# TASK STATEMENT
Exactly as written, return all the data, leaving its pictures behind.
### DATA TO USE
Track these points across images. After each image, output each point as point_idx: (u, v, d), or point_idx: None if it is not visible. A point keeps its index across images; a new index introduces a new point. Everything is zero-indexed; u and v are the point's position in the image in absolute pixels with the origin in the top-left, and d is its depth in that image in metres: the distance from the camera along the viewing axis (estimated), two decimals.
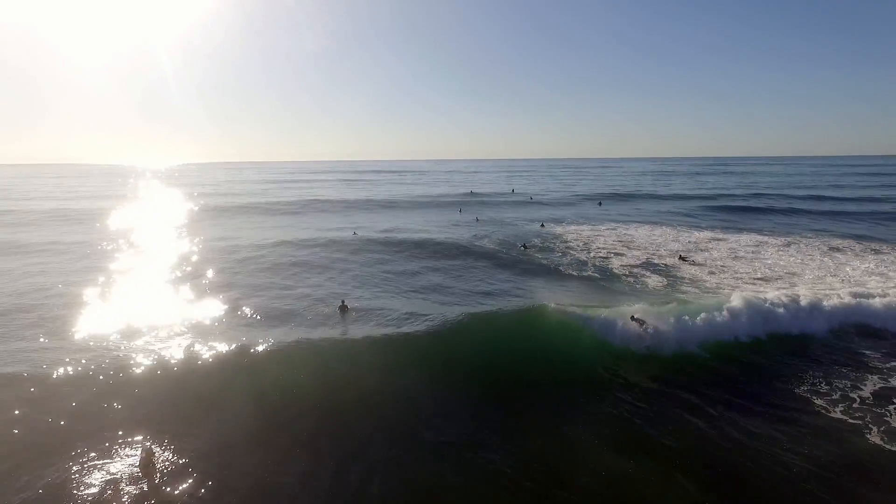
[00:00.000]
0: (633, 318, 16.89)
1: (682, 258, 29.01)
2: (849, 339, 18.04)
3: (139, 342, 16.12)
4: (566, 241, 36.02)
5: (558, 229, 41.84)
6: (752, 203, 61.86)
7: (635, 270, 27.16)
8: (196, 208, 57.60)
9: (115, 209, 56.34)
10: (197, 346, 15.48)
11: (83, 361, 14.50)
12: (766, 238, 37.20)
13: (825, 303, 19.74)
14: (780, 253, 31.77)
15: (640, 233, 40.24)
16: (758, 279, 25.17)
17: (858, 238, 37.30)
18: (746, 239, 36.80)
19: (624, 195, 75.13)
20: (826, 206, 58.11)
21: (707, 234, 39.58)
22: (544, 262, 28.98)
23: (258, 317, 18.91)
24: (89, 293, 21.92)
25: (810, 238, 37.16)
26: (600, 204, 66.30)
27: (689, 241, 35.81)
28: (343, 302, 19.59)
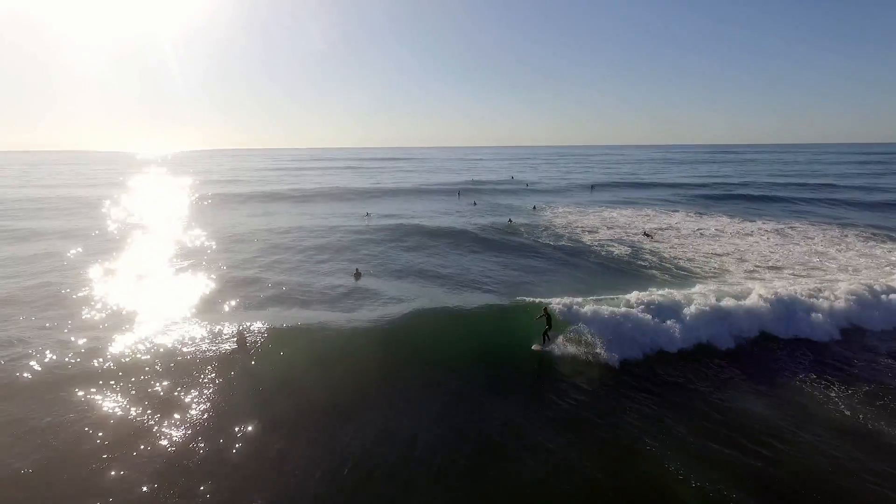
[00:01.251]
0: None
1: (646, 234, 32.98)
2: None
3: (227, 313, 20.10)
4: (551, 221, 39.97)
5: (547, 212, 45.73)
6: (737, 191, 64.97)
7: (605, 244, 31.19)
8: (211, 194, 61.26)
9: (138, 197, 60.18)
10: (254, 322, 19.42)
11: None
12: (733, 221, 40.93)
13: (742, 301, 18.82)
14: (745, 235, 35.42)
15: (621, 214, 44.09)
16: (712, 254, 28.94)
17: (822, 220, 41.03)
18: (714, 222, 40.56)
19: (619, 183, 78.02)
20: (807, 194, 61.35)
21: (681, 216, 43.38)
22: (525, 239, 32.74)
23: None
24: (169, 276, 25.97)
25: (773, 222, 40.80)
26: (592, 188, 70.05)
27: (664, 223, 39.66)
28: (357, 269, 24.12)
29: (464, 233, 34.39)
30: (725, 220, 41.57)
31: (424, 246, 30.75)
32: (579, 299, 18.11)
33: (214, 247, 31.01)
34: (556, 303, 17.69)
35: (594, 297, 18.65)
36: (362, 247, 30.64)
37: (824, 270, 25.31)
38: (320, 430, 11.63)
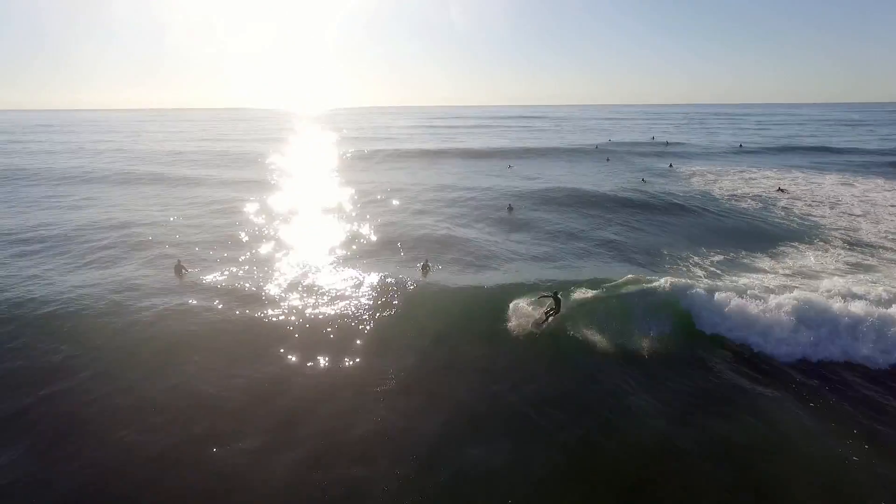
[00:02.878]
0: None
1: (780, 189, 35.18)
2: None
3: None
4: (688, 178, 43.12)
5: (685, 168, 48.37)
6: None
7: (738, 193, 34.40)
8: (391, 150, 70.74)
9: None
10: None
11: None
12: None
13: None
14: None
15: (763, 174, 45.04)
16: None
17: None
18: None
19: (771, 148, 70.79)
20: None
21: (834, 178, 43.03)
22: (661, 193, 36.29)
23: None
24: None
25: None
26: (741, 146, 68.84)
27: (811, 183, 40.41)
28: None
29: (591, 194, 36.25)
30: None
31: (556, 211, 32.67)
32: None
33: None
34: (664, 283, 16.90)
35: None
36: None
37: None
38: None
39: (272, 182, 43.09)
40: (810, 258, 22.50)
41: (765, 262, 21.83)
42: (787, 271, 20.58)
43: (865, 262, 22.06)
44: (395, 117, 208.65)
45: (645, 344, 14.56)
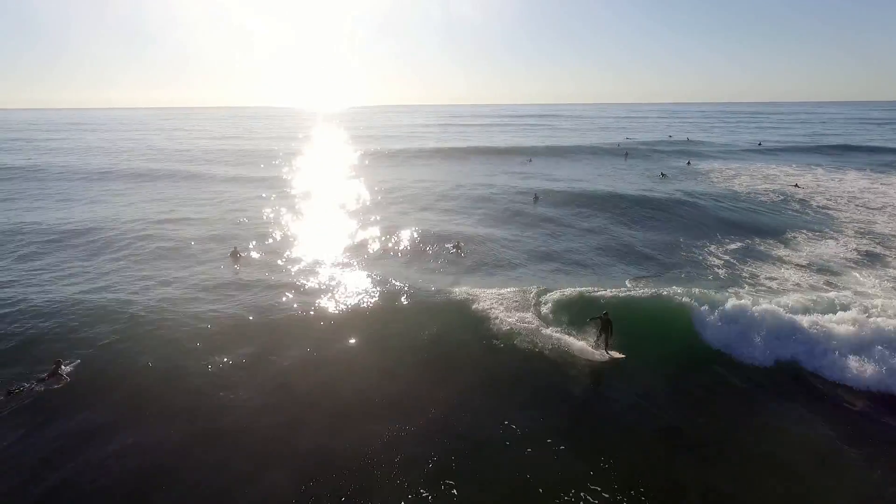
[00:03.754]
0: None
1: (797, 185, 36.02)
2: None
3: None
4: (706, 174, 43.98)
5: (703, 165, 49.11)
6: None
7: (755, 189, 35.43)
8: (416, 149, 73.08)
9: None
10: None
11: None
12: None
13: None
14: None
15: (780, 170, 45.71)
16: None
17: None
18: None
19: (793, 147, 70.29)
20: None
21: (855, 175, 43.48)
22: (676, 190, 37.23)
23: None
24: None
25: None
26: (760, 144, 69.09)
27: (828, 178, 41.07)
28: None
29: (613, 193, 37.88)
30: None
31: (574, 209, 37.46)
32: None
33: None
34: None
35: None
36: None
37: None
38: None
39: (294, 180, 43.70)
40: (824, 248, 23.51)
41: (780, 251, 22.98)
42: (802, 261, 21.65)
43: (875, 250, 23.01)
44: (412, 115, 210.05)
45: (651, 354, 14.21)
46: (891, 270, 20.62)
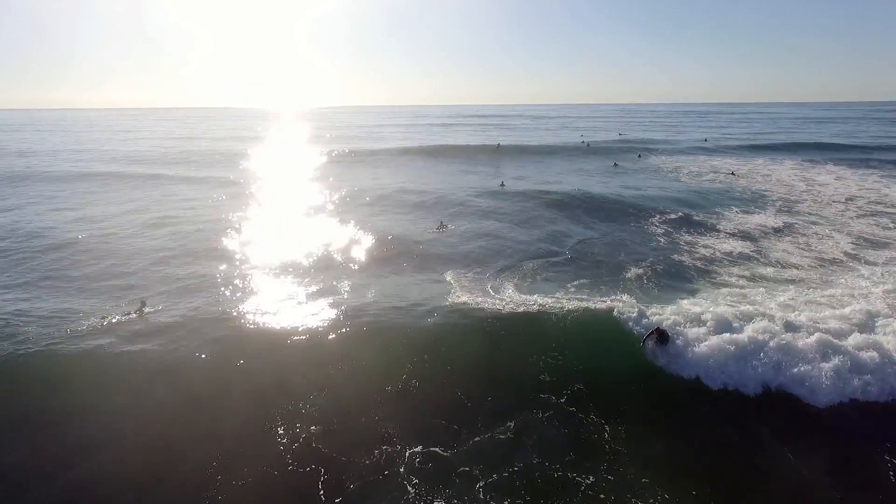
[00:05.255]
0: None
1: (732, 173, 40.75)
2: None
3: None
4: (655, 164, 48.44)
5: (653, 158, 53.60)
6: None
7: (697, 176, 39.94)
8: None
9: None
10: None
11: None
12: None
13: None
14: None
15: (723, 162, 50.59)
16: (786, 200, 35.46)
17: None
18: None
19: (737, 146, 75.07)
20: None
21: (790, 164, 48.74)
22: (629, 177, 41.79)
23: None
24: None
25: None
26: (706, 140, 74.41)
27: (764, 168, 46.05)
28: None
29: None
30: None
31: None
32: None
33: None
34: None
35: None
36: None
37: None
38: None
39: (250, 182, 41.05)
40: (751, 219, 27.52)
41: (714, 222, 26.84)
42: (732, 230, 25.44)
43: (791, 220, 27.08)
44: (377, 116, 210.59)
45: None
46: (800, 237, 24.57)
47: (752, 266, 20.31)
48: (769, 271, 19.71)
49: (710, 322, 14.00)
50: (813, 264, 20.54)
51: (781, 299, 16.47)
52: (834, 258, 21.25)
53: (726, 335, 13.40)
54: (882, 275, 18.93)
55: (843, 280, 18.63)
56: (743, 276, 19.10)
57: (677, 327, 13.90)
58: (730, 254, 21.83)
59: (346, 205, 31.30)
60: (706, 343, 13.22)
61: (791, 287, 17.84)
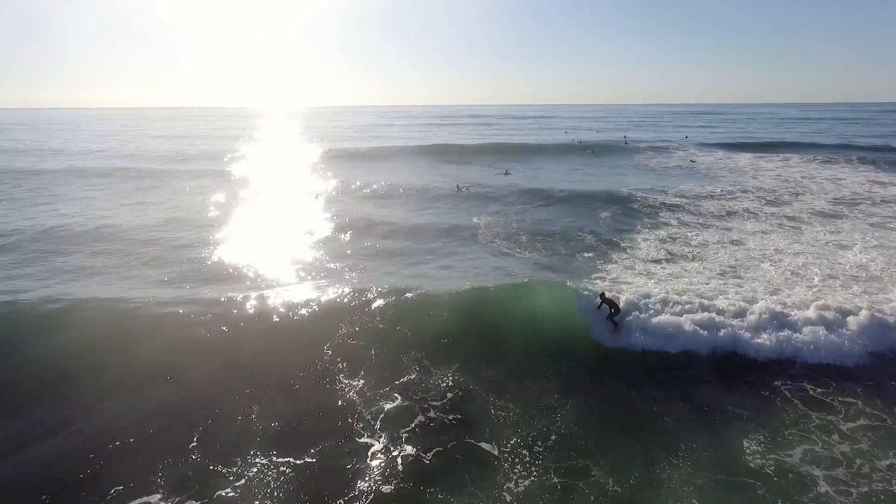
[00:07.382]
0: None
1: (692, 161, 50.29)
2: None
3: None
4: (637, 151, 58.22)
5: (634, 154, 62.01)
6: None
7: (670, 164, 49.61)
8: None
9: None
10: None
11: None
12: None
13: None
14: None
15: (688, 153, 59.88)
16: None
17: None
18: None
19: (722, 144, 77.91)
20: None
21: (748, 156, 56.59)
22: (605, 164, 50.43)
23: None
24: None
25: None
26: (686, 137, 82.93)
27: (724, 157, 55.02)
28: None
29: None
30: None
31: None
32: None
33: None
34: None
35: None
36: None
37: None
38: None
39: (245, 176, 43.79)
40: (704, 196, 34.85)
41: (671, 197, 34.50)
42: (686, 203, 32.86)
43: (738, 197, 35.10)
######
# ANSWER TO THIS TASK
Track these points across images. After each image, output each point as point_idx: (u, v, d), or point_idx: None if it is not visible. A point keeps its index across images; a new index introduces a new point. Everything is zero-indexed; u and v are the point's position in the image in absolute pixels with the origin in the top-left, and d is its depth in that image in metres: the distance from the camera along the viewing axis (estimated), two decimals.
[00:00.000]
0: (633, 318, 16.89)
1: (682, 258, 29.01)
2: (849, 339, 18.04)
3: (139, 342, 16.12)
4: (566, 241, 36.02)
5: (558, 229, 41.84)
6: (752, 203, 61.86)
7: (635, 270, 27.16)
8: (196, 208, 57.60)
9: (115, 209, 56.34)
10: (197, 346, 15.48)
11: (83, 361, 14.50)
12: (766, 238, 37.20)
13: (825, 303, 19.74)
14: (780, 253, 31.77)
15: (640, 233, 40.24)
16: (758, 279, 25.17)
17: (858, 238, 37.30)
18: (746, 239, 36.80)
19: (624, 195, 75.13)
20: (826, 206, 58.11)
21: (707, 234, 39.58)
22: (544, 262, 28.98)
23: (258, 317, 18.91)
24: (89, 293, 21.92)
25: (810, 238, 37.16)
26: (600, 204, 66.30)
27: (689, 241, 35.81)
28: (343, 302, 19.59)
[00:01.251]
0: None
1: (646, 234, 32.98)
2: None
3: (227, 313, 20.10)
4: (551, 221, 39.97)
5: (547, 212, 45.73)
6: (737, 191, 64.97)
7: (605, 244, 31.19)
8: (211, 194, 61.26)
9: (138, 197, 60.18)
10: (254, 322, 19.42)
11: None
12: (733, 221, 40.93)
13: (742, 301, 18.82)
14: (745, 235, 35.42)
15: (621, 214, 44.09)
16: (712, 254, 28.94)
17: (822, 220, 41.03)
18: (714, 222, 40.56)
19: (619, 183, 78.02)
20: (807, 194, 61.35)
21: (681, 216, 43.38)
22: (525, 239, 32.74)
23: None
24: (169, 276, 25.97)
25: (773, 222, 40.80)
26: (592, 188, 70.05)
27: (664, 223, 39.66)
28: (357, 269, 24.12)
29: (464, 233, 34.39)
30: (725, 220, 41.57)
31: (424, 246, 30.75)
32: (579, 299, 18.11)
33: (214, 247, 31.01)
34: (556, 303, 17.69)
35: (594, 297, 18.65)
36: (362, 247, 30.64)
37: (824, 270, 25.31)
38: (320, 430, 11.63)
[00:02.878]
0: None
1: (780, 189, 35.18)
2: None
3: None
4: (688, 178, 43.12)
5: (685, 168, 48.37)
6: None
7: (738, 193, 34.40)
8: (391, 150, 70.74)
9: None
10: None
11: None
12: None
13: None
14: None
15: (763, 174, 45.04)
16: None
17: None
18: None
19: (771, 148, 70.79)
20: None
21: (834, 178, 43.03)
22: (661, 193, 36.29)
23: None
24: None
25: None
26: (741, 146, 68.84)
27: (811, 183, 40.41)
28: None
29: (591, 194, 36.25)
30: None
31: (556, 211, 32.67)
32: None
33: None
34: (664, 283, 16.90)
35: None
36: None
37: None
38: None
39: (272, 182, 43.09)
40: (810, 258, 22.50)
41: (765, 262, 21.83)
42: (787, 271, 20.58)
43: (865, 262, 22.06)
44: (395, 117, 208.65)
45: (645, 344, 14.56)
[00:03.754]
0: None
1: (797, 185, 36.02)
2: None
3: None
4: (706, 174, 43.98)
5: (703, 165, 49.11)
6: None
7: (755, 189, 35.43)
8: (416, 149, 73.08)
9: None
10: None
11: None
12: None
13: None
14: None
15: (780, 170, 45.71)
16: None
17: None
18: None
19: (793, 147, 70.29)
20: None
21: (855, 175, 43.48)
22: (676, 190, 37.23)
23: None
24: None
25: None
26: (760, 144, 69.09)
27: (828, 178, 41.07)
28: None
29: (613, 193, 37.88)
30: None
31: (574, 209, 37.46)
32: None
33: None
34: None
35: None
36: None
37: None
38: None
39: (294, 180, 43.70)
40: (824, 248, 23.51)
41: (780, 251, 22.98)
42: (802, 261, 21.65)
43: (875, 250, 23.01)
44: (412, 115, 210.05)
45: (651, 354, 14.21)
46: (891, 270, 20.62)
[00:05.255]
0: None
1: (732, 173, 40.75)
2: None
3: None
4: (655, 164, 48.44)
5: (653, 158, 53.60)
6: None
7: (697, 176, 39.94)
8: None
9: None
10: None
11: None
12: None
13: None
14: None
15: (723, 162, 50.59)
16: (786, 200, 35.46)
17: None
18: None
19: (737, 146, 75.07)
20: None
21: (790, 164, 48.74)
22: (629, 177, 41.79)
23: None
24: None
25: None
26: (706, 140, 74.41)
27: (764, 168, 46.05)
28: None
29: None
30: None
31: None
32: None
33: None
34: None
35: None
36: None
37: None
38: None
39: (250, 182, 41.05)
40: (751, 219, 27.52)
41: (714, 222, 26.84)
42: (732, 230, 25.44)
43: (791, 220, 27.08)
44: (377, 116, 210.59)
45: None
46: (800, 237, 24.57)
47: (752, 266, 20.31)
48: (769, 271, 19.71)
49: (710, 322, 14.00)
50: (813, 264, 20.54)
51: (781, 299, 16.47)
52: (834, 258, 21.25)
53: (726, 335, 13.40)
54: (882, 275, 18.93)
55: (843, 280, 18.63)
56: (743, 276, 19.10)
57: (677, 327, 13.90)
58: (730, 254, 21.83)
59: (346, 205, 31.30)
60: (706, 343, 13.22)
61: (791, 287, 17.84)
[00:07.382]
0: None
1: (692, 161, 50.29)
2: None
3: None
4: (637, 151, 58.22)
5: (634, 154, 62.01)
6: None
7: (670, 164, 49.61)
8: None
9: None
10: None
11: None
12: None
13: None
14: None
15: (688, 153, 59.88)
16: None
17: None
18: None
19: (722, 144, 77.91)
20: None
21: (748, 156, 56.59)
22: (605, 164, 50.43)
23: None
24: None
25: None
26: (686, 137, 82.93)
27: (724, 157, 55.02)
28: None
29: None
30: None
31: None
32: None
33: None
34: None
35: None
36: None
37: None
38: None
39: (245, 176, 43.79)
40: (704, 196, 34.85)
41: (671, 197, 34.50)
42: (686, 203, 32.86)
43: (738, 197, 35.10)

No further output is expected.